Inside a comic actor
Premkumar is back on the big screen in his comical best, with Aravindante Athithikal.
On the other side of the phone, Premkumar sounds excited. Just hours ago was he chosen for the 10th Adoor Bhasi Chalachithra Ratna Award, for his contributions to society as an actor and as a columnist who writes about social issues and current affairs. The Premkumar film buffs had known for long is a man of excellent comic timing and memorable humour-packed dialogues. But opening a bag of surprises, he states, “It’s all another person on the screen. In real life, I am not funny at all.”
Premkumar was the star of the 90s – the leading man in nearly 20 films and the comical sidekick in over 150 movies. Since then, there were movies, many of those blink-and-miss ones, till Aravindante Athithikal and Panchavarnathatha, touted as his comeback movies to the forte of humour, happened.
Glad about the reception, he says, “I hadn’t gone anywhere.
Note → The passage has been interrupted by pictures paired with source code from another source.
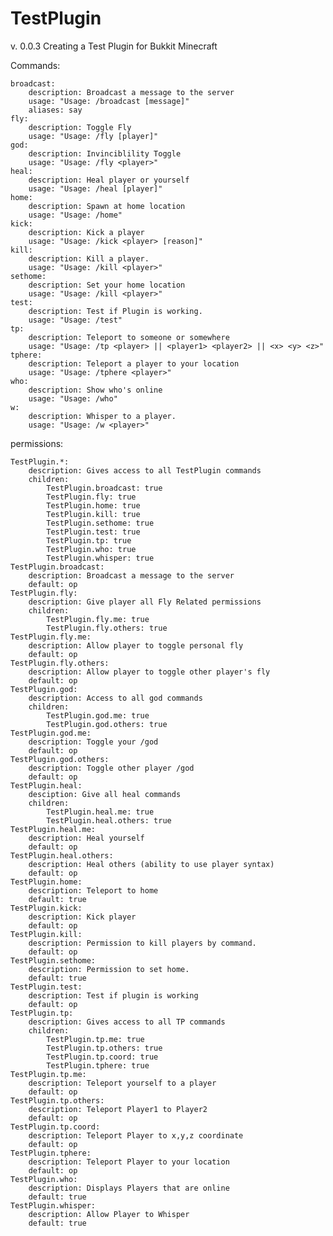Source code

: TestPlugin
==========
v. 0.0.3
Creating a Test Plugin for Bukkit Minecraft


Commands:

    broadcast:
        description: Broadcast a message to the server
        usage: "Usage: /broadcast [message]"
        aliases: say
    fly:
        description: Toggle Fly
        usage: "Usage: /fly [player]"
    god:
        description: Invinciblility Toggle
        usage: "Usage: /fly <player>"
    heal:
        description: Heal player or yourself
        usage: "Usage: /heal [player]"
    home:
        description: Spawn at home location
        usage: "Usage: /home"
    kick:
        description: Kick a player
        usage: "Usage: /kick <player> [reason]"
    kill:
        description: Kill a player.
        usage: "Usage: /kill <player>"
    sethome:
        description: Set your home location
        usage: "Usage: /kill <player>"
    test:
        description: Test if Plugin is working.
        usage: "Usage: /test"
    tp:
        description: Teleport to someone or somewhere
        usage: "Usage: /tp <player> || <player1> <player2> || <x> <y> <z>"
    tphere:
        description: Teleport a player to your location
        usage: "Usage: /tphere <player>"
    who:
        description: Show who's online
        usage: "Usage: /who"
    w:
        description: Whisper to a player.
        usage: "Usage: /w <player>"
        
permissions:

    TestPlugin.*:
        description: Gives access to all TestPlugin commands
        children:
            TestPlugin.broadcast: true
            TestPlugin.fly: true
            TestPlugin.home: true
            TestPlugin.kill: true
            TestPlugin.sethome: true
            TestPlugin.test: true
            TestPlugin.tp: true
            TestPlugin.who: true
            TestPlugin.whisper: true
    TestPlugin.broadcast:
        description: Broadcast a message to the server
        default: op
    TestPlugin.fly:
        description: Give player all Fly Related permissions
        children:
            TestPlugin.fly.me: true
            TestPlugin.fly.others: true
    TestPlugin.fly.me:
        description: Allow player to toggle personal fly
        default: op
    TestPlugin.fly.others:
        description: Allow player to toggle other player's fly
        default: op
    TestPlugin.god:
        description: Access to all god commands
        children:
            TestPlugin.god.me: true
            TestPlugin.god.others: true
    TestPlugin.god.me:
        description: Toggle your /god
        default: op
    TestPlugin.god.others:
        description: Toggle other player /god
        default: op
    TestPlugin.heal:
        desciption: Give all heal commands
        children:
            TestPlugin.heal.me: true
            TestPlugin.heal.others: true
    TestPlugin.heal.me:
        description: Heal yourself
        default: op
    TestPlugin.heal.others:
        description: Heal others (ability to use player syntax)
        default: op
    TestPlugin.home:
        description: Teleport to home
        default: true
    TestPlugin.kick:
        description: Kick player
        default: op
    TestPlugin.kill:
        description: Permission to kill players by command.
        default: op
    TestPlugin.sethome:
        description: Permission to set home.
        default: true
    TestPlugin.test:
        description: Test if plugin is working
        default: op
    TestPlugin.tp:
        description: Gives access to all TP commands
        children:
            TestPlugin.tp.me: true
            TestPlugin.tp.others: true
            TestPlugin.tp.coord: true
            TestPlugin.tphere: true
    TestPlugin.tp.me:
        description: Teleport yourself to a player
        default: op
    TestPlugin.tp.others:
        description: Teleport Player1 to Player2
        default: op
    TestPlugin.tp.coord:
        description: Teleport Player to x,y,z coordinate
        default: op
    TestPlugin.tphere:
        description: Teleport Player to your location
        default: op
    TestPlugin.who:
        description: Displays Players that are online
        default: true
    TestPlugin.whisper:
        description: Allow Player to Whisper
        default: true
I was here at my home in Kazhakoottam, playing with my daughter, accepting offers that came to me and putting my thoughts into words.”
The break, he says, happened due to laziness. “I am someone who loves to sit at home watching the rain, reading books and writing down my thoughts,” says Premkumar, who has penned articles in leading Malayalam dailies on subjects that range from crazy superstar fandom to Adivasi Gothra Maha Sabha’s standing protest (nilpu samaram) to substandard TV soaps.
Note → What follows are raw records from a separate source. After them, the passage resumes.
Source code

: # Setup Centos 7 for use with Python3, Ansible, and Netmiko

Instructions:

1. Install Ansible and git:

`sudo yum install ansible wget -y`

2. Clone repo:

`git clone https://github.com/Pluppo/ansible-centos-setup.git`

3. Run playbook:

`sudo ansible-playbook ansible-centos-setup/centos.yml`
A person who started off as a TV actor and shifted to the silver screen, playing memorable roles in movies such as Aadyathe Kanmani, Aniyan Bava Chettan Bava and Puthukkotta-yile Puthumanavalan, Premkumar doesn’t shy away from criticising TV. “I don’t believe in any art that delivers wrong messages. Without self-censoring, the serials these days spew venom and misogyny, which is why I refused to accept the offers from TV soaps. I make sure that whatever I am part of has some virtue to offer,” says the actor, who is planning to bring out a book compiling his articles.
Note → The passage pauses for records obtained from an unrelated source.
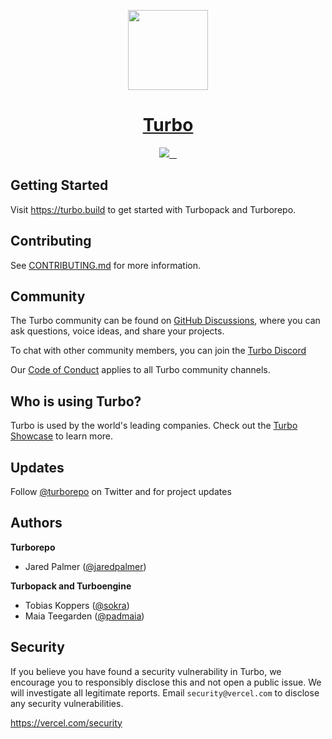 <p align="center">
  <a href="https://turbo.build">
    <picture>
      <source media="(prefers-color-scheme: dark)" srcset="https://user-images.githubusercontent.com/4060187/196936123-f6e1db90-784d-4174-b774-92502b718836.png">
      <img src="https://user-images.githubusercontent.com/4060187/196936104-5797972c-ab10-4834-bd61-0d1e5f442c9c.png" height="128">
    </picture>
    <h1 align="center">Turbo</h1>
  </a>
</p>

<p align="center">
  <a aria-label="Vercel logo" href="https://vercel.com">
    <img src="https://img.shields.io/badge/MADE%20BY%20Vercel-000000.svg?style=for-the-badge&logo=Vercel&labelColor=000">
  </a>
  <a aria-label="NPM version" href="https://www.npmjs.com/package/turbo">
    <img alt="" src="https://img.shields.io/npm/v/turbo.svg?style=for-the-badge&labelColor=000000">
  </a>
  <a aria-label="License" href="https://github.com/vercel/turbo/blob/canary/license.md">
    <img alt="" src="https://img.shields.io/npm/l/turbo.svg?style=for-the-badge&labelColor=000000&color=">
  </a>
  <a aria-label="Join the community on GitHub" href="https://github.com/vercel/turbo/discussions">
    <img alt="" src="https://img.shields.io/badge/Join%20the%20community-blueviolet.svg?style=for-the-badge&logo=turborepo&labelColor=000000&logoWidth=20&logoColor=white">
  </a>
</p>

## Getting Started

Visit https://turbo.build to get started with Turbopack and Turborepo.

## Contributing

See [CONTRIBUTING.md](./CONTRIBUTING.md) for more information.

## Community

The Turbo community can be found on [GitHub Discussions](https://github.com/vercel/turbo/discussions), where you can ask questions, voice ideas, and share your projects.

To chat with other community members, you can join the [Turbo Discord](https://turbo.build/discord)

Our [Code of Conduct](https://github.com/vercel/turbo/blob/main/CODE_OF_CONDUCT.md) applies to all Turbo community channels.

## Who is using Turbo?

Turbo is used by the world's leading companies. Check out the [Turbo Showcase](https://turbo.build/showcase) to learn more.

## Updates

Follow [@turborepo](https://twitter.com/turborepo) on Twitter and for project updates

## Authors

**Turborepo**

- Jared Palmer ([@jaredpalmer](https://twitter.com/jaredpalmer))

**Turbopack and Turboengine**

- Tobias Koppers ([@sokra](https://twitter.com/sokra))
- Maia Teegarden ([@padmaia](https://twitter.com/padmaia))

## Security

If you believe you have found a security vulnerability in Turbo, we encourage you to responsibly disclose this and not open a public issue. We will investigate all legitimate reports. Email `security@vercel.com` to disclose any security vulnerabilities.

https://vercel.com/security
“In films, the real me has been misunderstood. My identity is very different from what has been portrayed through my characters,” he says. Is there a tinge of melancholy in his words? “It is true that I have been typecast in comic roles, but I always consider myself lucky. Growing up in a little village hoping to earn a government job one day, I could scale great heights when people who are more handsome and talented couldn’t make it. Isn’t that lucky?” asks the actor, who lives in Thiruvananthapuram with his wife Jisha and daughter Ponnu.
A Calicut University School of Drama alumnus, Premkumar passed with first rank and his very first movie was Sakhavu, a biopic of Communist leader P. Krishnapillai. “I started off acting as comrade P. My dream, back then, was to portray serious characters like Oedipus, Macbeth and Othello from my drama days. Much later, I got to act in Vasanthathinte Kanalvazhikalil, yet another movie about comrade P, but that movie didn’t see the daylight. Had it come out, my whole life would have been different!”
But he stresses that he has no regrets or worry. “I trust in God and believe that everything happens according to a plan. There’s nothing we can do about it,” says the actor, who is currently shooting for Fahadh Faasil’s Anenkilum Allenkilum, in which he will be seen in yet another comic avatar.